> _“#Men suffer 91.4% of fatal injuries on the job, versus 8.6% for women. The most dangerous occupation in the United States is logging, where the fatal injury rate is 82.2 per 100,000 workers and where 96% of the people in the occupation are male. Underground mining […] is the 8th most dangerous, with 26.7 deaths per 100,000 workers and with 99% of the workers being male. Should we get more #women in those occupations to close that fatality #GenderGap?”_
@tripu The other way around. Make work conditions safer for men. Not unsafer for women.
Make work safer for everyone, definitely. I don't think there's even a debate there. Who argues for riskier jobs?
In the meantime, why not ask for parity in risky jobs, too? Being against parity there is equivalent to being in favour of 20× more men than women dying on the job. What could justify that preference?
Those are two completely different topics.
Besides, riskier jobs often come with a higher salary (that explains a fraction of the #GenderPayGap). Don't we want more women accessing higher-paying jobs?
@tripu I think the riskier jobs are usually muscle-requiring jobs. The risky jobs that was listed in the article favor strength. Men simply have more strength in their muscles than women on average.
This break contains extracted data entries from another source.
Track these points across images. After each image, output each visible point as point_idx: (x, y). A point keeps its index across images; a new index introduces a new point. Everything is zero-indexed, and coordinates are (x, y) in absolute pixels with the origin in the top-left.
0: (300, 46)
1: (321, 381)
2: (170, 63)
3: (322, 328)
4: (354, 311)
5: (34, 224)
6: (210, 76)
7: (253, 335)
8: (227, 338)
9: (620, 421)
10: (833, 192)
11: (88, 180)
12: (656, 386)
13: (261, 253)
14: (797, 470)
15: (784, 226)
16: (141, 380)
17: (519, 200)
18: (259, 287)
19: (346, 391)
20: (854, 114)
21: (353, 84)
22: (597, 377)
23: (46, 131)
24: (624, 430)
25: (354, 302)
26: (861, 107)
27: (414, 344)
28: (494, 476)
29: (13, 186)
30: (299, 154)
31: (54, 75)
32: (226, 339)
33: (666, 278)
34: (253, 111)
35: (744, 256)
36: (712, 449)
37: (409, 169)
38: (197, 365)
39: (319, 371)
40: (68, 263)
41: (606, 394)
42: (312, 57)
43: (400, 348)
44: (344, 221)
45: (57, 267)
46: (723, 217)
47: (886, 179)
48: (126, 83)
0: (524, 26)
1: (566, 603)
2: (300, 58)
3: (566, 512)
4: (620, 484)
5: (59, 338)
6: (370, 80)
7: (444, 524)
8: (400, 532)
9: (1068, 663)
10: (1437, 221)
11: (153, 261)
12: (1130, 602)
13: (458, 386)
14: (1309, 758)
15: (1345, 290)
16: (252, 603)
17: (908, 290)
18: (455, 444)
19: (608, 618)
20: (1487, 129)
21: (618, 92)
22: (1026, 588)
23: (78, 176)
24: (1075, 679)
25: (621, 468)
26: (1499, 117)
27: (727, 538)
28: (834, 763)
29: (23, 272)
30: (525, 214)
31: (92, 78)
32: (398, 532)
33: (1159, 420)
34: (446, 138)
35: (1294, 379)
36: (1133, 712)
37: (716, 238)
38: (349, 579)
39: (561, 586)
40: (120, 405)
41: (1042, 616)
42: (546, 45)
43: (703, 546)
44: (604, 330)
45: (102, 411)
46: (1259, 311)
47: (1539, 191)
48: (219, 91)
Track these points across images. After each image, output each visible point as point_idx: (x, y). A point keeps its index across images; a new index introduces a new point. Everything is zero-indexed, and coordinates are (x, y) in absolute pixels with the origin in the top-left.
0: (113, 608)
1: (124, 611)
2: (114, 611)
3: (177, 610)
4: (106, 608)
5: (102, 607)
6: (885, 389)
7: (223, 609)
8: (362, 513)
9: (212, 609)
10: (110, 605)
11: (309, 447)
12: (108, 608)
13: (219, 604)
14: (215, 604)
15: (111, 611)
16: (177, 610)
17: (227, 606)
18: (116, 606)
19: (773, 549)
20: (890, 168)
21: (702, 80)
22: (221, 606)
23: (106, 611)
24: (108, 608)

Those two examples require physical strength. But many of the most dangerous and relatively well-paid occupations would suit weaker people equally well: electrician, diesel mechanic, aircraft mechanic, truck or bus driver, tractor or crane operator, zoo vet, traffic agent…
Besides, if we're OK with differences in outcome based on biological differences (men die more because they're stronger), many differences in outcome that are often considered discriminatory or unfair would be justified, too. Whatever interpretation we choose, let's be coherent.
About “being forced”: freedom is a gradient. In principle, nobody “forces” someone to collect garbage, to clean other people's toilets, to spend months on end on an oil rig or on a fishing boat, to strip for money, to give up becoming a fighter plane pilot, or to give up becoming a nurse. And yet we know there are all kinds of societal expectations and pressure — we certainly mention those when it's about women, all the time.
If we accept “they get tempted by the money” as an explanation in this case, and are fine with that, then we should also accept “they get tempted by a job with little risk of injury”, “they get tempted by not having to work longer hours”, “they get tempted by a comfy job sitting indoors”, or “they get tempted by a job that has to do with children” in other cases. And yet most people don't even think of doing that. This is the ubiquitous dissonance in #gender issues.